Hello! This is another post from the Written Advocacy Series. Time to have a look at the most basic, yet often overlooked aspect of writing a memorandum: the correct way of presenting an argument. Making a substantiated claim is difficult. Unless, of course, you bear in mind these three simple rules.
- BARAC, IRAC, CRAC and more
To understand your argument judges and arbitrators need to know: what you request, what are the legal grounds for your request and what circumstances make your request justified. Once they have it, they will rule in your favour. These three ingredients are found in a recipe for a correct argument, which is called BARAC. BARAC is a framework for making an argument and stands for:
– Bold Assertion: claim, request, what you want the court or tribunal to confirm;
– Rule: the legal norm applicable in the case;
– Application: explanation how the test or threshold derived from the norm is met;
– Conclusion: summary of the whole reasoning and repetition of the Bold Assertion.

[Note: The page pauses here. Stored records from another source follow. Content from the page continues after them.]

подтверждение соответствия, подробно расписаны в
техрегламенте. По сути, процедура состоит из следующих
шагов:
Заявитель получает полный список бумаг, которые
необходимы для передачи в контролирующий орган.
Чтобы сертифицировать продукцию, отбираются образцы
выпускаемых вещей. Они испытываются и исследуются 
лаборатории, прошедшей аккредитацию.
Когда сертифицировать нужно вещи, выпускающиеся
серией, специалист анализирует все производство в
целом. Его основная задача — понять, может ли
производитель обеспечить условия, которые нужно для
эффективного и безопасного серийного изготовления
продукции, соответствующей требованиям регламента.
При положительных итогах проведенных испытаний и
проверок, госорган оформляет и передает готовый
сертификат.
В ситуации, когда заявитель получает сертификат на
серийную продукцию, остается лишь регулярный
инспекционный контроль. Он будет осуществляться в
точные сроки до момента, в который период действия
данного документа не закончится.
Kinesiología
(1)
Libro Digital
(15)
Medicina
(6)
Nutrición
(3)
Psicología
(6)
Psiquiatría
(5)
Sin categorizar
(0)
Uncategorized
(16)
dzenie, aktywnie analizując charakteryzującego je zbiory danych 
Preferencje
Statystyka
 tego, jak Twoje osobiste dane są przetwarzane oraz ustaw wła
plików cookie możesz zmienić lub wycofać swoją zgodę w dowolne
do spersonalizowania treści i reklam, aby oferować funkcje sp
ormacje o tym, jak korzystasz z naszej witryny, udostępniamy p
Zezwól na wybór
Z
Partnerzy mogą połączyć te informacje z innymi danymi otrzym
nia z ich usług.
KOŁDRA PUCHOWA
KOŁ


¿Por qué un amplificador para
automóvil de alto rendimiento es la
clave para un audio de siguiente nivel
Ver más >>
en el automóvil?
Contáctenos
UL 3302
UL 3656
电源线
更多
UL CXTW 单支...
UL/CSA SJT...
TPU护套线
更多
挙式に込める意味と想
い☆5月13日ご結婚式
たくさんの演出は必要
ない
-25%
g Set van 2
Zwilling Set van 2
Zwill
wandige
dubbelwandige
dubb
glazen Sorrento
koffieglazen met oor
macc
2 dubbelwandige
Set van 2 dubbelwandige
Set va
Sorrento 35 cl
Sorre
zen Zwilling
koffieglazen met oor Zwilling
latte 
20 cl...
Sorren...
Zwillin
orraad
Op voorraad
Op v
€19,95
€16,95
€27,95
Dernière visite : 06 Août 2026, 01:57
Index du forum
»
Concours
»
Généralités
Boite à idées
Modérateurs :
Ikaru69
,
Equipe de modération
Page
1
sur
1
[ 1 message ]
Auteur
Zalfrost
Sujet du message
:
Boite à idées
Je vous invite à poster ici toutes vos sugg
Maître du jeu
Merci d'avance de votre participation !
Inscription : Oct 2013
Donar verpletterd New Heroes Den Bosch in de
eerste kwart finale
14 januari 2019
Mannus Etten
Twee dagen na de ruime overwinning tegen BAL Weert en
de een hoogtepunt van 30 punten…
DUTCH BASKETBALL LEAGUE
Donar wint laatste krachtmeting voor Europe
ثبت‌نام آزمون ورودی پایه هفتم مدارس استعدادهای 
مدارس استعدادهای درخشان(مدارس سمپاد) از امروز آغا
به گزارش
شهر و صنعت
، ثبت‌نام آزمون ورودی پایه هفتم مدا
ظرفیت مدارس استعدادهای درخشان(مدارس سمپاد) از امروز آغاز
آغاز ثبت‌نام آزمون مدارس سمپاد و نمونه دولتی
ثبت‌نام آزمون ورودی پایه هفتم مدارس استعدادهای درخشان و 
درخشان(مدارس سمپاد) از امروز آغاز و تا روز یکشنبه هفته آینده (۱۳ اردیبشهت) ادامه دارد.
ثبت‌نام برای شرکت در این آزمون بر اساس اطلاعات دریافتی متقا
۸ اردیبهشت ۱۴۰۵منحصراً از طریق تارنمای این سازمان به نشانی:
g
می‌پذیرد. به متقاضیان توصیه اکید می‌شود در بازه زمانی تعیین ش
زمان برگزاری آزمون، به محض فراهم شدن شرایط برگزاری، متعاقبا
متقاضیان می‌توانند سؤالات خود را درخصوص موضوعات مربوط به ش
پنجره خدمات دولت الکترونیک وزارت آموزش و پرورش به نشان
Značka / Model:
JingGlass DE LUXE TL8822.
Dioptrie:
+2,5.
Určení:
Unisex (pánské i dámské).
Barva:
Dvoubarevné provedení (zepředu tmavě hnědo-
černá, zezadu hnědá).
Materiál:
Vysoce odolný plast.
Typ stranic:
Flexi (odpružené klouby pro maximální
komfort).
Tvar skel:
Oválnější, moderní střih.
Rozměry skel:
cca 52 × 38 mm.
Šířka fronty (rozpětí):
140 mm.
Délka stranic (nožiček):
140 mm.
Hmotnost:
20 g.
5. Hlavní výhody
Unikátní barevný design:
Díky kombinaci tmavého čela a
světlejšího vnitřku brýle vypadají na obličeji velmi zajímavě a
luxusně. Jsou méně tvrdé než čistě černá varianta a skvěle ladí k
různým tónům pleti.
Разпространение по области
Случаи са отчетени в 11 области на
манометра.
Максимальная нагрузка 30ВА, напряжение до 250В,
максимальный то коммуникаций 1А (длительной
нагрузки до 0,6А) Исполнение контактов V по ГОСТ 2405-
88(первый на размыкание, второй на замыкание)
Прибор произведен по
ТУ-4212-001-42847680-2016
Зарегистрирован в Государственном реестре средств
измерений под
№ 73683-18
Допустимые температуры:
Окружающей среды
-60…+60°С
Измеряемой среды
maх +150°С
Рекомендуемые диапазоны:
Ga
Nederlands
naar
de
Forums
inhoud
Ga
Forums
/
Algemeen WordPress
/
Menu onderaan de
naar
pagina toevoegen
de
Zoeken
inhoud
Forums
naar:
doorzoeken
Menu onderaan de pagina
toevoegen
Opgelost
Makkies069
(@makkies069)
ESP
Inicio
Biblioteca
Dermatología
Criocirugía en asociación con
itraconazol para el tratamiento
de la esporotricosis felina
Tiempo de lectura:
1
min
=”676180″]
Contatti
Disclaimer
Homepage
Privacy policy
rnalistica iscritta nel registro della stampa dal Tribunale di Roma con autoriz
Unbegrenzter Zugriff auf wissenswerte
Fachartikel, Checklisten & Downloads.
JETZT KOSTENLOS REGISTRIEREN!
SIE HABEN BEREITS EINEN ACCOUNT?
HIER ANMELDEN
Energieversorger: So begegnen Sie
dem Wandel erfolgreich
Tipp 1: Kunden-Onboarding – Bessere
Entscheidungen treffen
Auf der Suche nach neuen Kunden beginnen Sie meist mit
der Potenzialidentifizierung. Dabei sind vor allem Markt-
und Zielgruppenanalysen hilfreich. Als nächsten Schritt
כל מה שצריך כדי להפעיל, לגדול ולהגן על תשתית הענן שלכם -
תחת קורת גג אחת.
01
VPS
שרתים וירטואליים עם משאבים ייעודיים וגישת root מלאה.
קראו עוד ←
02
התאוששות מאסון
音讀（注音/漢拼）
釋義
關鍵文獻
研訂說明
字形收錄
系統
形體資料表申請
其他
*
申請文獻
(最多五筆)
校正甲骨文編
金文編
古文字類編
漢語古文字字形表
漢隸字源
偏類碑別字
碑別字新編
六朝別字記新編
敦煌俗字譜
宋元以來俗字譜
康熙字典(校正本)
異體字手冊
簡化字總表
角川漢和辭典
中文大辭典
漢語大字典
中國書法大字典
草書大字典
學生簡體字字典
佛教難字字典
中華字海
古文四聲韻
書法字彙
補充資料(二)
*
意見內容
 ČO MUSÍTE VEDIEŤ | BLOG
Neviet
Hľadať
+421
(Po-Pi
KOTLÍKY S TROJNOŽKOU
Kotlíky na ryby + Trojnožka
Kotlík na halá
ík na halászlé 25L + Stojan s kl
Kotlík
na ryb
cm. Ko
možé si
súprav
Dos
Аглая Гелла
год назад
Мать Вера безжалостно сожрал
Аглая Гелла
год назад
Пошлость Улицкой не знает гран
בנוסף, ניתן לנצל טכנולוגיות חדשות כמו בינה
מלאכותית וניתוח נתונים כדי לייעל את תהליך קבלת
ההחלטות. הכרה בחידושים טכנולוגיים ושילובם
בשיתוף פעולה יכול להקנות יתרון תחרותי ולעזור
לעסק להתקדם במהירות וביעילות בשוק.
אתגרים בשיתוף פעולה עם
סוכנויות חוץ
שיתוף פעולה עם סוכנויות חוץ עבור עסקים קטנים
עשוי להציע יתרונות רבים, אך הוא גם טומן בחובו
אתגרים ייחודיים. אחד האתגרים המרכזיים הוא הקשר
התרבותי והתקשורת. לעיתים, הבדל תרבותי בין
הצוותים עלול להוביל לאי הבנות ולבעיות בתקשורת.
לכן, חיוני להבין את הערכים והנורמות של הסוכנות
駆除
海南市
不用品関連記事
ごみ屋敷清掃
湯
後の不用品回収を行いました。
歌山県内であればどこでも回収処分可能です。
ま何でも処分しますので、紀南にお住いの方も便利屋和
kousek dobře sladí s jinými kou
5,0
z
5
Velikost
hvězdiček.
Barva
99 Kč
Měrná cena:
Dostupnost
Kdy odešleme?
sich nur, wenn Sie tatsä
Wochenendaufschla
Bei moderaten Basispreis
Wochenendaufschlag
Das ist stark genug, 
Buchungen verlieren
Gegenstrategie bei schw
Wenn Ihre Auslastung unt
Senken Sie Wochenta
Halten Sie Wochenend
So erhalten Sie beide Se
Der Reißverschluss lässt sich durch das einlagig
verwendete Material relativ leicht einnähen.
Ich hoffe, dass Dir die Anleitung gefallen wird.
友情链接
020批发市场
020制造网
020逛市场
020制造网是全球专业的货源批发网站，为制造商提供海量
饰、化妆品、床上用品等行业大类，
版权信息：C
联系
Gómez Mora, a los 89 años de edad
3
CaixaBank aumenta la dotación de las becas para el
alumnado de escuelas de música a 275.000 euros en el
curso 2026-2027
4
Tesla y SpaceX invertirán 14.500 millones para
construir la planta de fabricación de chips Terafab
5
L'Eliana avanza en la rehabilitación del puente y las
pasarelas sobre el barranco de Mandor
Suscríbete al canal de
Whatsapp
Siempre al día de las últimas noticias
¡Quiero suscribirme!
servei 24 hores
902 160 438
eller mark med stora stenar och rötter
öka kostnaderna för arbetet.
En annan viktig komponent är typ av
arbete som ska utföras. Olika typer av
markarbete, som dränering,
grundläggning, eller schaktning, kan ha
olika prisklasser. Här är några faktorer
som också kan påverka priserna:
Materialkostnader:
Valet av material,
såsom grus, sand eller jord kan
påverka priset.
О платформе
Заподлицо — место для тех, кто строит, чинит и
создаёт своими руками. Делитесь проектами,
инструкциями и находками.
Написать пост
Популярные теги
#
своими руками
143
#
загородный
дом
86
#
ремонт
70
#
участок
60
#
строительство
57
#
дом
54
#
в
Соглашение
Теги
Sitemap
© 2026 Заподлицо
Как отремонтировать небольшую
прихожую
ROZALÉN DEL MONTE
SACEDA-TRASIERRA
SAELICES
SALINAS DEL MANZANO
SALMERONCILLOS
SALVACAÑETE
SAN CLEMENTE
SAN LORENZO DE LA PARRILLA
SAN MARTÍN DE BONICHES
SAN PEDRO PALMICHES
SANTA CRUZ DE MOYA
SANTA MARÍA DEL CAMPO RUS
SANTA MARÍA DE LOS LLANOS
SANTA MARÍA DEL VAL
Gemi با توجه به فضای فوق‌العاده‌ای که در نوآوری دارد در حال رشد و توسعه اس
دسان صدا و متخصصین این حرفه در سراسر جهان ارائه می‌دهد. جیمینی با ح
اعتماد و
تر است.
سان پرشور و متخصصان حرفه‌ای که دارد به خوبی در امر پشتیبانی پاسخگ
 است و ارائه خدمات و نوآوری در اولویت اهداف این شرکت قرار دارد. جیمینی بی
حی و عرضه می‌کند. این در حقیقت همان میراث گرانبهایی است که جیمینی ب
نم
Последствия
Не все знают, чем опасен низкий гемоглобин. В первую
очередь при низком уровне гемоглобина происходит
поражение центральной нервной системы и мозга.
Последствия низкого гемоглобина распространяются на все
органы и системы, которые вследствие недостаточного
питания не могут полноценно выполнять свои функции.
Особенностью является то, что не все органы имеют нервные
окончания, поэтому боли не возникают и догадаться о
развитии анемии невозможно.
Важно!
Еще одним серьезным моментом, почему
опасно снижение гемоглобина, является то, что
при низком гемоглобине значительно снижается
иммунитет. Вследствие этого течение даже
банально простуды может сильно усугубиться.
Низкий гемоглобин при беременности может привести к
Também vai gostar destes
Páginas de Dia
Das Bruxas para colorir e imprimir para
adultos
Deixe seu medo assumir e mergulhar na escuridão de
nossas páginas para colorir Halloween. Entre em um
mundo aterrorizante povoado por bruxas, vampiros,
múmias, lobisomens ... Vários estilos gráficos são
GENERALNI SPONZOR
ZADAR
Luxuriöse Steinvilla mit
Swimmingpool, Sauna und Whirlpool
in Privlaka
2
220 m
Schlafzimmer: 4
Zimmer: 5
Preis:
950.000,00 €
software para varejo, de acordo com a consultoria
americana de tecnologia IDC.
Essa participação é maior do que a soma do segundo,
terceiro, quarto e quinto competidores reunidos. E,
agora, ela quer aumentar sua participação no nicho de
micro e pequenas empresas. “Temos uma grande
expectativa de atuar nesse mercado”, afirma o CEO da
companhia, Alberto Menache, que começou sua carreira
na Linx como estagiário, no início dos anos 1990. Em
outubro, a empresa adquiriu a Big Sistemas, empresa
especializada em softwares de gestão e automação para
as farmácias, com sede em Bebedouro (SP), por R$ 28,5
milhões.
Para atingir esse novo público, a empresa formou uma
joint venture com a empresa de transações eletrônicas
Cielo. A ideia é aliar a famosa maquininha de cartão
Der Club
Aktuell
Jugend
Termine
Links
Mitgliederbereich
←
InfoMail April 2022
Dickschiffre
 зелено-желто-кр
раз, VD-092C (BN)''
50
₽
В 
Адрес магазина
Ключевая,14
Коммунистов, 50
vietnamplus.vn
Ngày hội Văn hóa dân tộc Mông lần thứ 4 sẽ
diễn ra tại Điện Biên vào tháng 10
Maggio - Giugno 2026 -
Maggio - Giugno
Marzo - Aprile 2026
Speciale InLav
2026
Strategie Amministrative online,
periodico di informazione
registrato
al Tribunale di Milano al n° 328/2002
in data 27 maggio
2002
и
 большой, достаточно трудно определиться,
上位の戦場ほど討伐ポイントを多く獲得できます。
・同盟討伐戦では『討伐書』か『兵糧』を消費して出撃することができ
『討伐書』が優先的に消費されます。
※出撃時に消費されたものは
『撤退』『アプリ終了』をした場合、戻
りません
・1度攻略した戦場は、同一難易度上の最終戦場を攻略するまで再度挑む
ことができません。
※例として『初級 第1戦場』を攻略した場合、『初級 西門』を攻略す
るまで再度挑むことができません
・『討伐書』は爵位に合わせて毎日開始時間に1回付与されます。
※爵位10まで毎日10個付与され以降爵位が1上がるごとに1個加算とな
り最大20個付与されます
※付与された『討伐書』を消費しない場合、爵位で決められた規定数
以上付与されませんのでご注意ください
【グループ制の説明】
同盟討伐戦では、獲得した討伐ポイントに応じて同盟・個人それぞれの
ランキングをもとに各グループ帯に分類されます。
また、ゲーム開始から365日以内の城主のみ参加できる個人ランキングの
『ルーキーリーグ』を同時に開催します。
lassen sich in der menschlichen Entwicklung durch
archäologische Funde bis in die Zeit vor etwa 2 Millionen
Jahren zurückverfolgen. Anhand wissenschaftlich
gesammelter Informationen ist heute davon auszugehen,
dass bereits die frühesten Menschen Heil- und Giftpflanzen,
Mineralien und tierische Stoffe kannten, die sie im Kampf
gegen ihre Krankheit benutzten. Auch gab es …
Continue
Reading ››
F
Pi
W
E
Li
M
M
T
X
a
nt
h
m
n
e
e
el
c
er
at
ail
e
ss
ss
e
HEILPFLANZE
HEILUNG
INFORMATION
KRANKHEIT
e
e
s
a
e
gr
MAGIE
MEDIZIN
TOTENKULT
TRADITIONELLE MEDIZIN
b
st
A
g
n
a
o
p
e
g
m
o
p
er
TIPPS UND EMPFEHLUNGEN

If you googled it, you would find dozens of other abbreviations similar to BARAC. IRAC, CRAC, ILAC… The idea is always the same: to clearly say what you at the beginning and then justify in an orderly manner.
Do you need some practice? Let’s have a look at an example.
Imagine a situation when you are suing a company who did not comply with the contract it signed with your client: it delivered goods of different shape and colour than agreed ad now refuses to return payment. How will BARAC work in this relatively simple case:
– Bold Assertion: Respondent breached Art. 5 of the contract;
– Rule: a contract is the law between the parties and it stipulated that Respondent should deliver 50 round red items;
– Application: in the case at hand, Respondent delivered 50 blue triangle items;
– Conclusion: Respondent failed to comply with its obligations, which amounts to a breach of contract.
As simple as may it seems, these elegant reasonings become distorted and twisted in more complex cases. Be wary of it and always keep your writing on the BARAC track. Hardly ever during a moot court you will find yourself in such a straightforward situation. However, you must find a way to fit even the most difficult, complex arguments into this framework – it is simply the most effective.
- Build a 3-layer high pyramid
As we discussed in the previous post, you should limit the number of “layers” when you structure your memo. The “pyramid” of arguments you build to substantiate each claim allows to clearly distinguish between main points and subsidiary points. Adding too many points, though tempting, might give the opposite effect: the reader gets lost and forgets how subsidiary points are related to each other. Beyond the 3-layer threshold you increase risk that the memorandum becomes too fragmented to follow easily. Ideally, your main arguments should preserve simple outline and look e.g. like this:
I. Respondent breached Art. 5 of the contract
A. Respondent delivered goods which failed to comply with contractual requirement
1. The goods were of different colour than stipulated in the contract
2. The goods had shape different than stipulated in the contract
Unless it is indispensable (though sometimes it might be the case) do not go further. Moot issues are usually simple enough to fit them within such form.
- Imagine you write the award for the tribunal
The most general and universal guideline for formulating the argument in my opinion derives from the goal each argument is supposed to achieve: swaying judges or arbitrators in you favour. If your reasoning is so strong and your reasoning so good that judges or arbitrators feel like copy-pasting it to the final award, then you achieved the desired result. At the end of the day, the argument you are making is essentially what you would like the tribunal to decide. Write and revise the memorandum as if it was a final decision you would gladly sign and take responsibility for.
Remember to follow these rules and the chances your argument will be understood are high. However, how to make it too persuasive for the arbitrators to reject? We will focus on it in the upcoming posts from the Written Advocacy Series.